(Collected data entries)

....

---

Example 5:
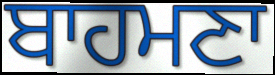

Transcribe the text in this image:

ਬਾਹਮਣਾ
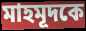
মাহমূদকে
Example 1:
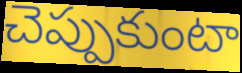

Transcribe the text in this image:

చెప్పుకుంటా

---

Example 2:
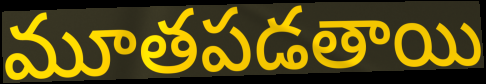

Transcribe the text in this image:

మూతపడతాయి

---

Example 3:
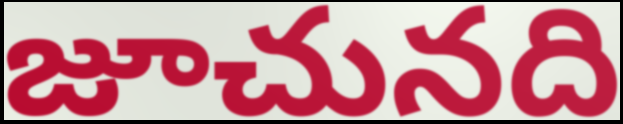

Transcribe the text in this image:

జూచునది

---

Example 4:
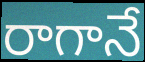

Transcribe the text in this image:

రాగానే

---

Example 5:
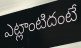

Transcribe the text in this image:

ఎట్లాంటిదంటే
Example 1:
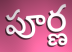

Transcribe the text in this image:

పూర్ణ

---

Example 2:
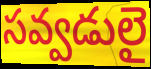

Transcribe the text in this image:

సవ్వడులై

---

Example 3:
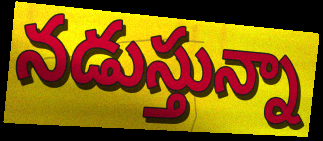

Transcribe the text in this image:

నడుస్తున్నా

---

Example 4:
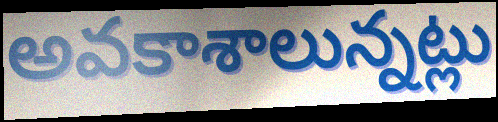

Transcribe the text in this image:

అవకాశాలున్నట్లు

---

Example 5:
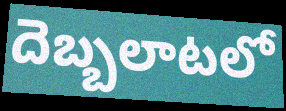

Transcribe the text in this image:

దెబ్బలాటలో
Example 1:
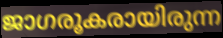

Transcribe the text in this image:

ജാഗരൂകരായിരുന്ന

....

Task description |
Could you transcribe the records above exactly, leaving every picture out?

Result of this exercise |
---

Example 5:

Transcribe the text in this image:

ਬਾਹਮਣਾ
মাহমূদকে
Example 1:

Transcribe the text in this image:

చెప్పుకుంటా

---

Example 2:

Transcribe the text in this image:

మూతపడతాయి

---

Example 3:

Transcribe the text in this image:

జూచునది

---

Example 4:

Transcribe the text in this image:

రాగానే

---

Example 5:

Transcribe the text in this image:

ఎట్లాంటిదంటే
Example 1:

Transcribe the text in this image:

పూర్ణ

---

Example 2:

Transcribe the text in this image:

సవ్వడులై

---

Example 3:

Transcribe the text in this image:

నడుస్తున్నా

---

Example 4:

Transcribe the text in this image:

అవకాశాలున్నట్లు

---

Example 5:

Transcribe the text in this image:

దెబ్బలాటలో
Example 1:

Transcribe the text in this image:

ജാഗരൂകരായിരുന്ന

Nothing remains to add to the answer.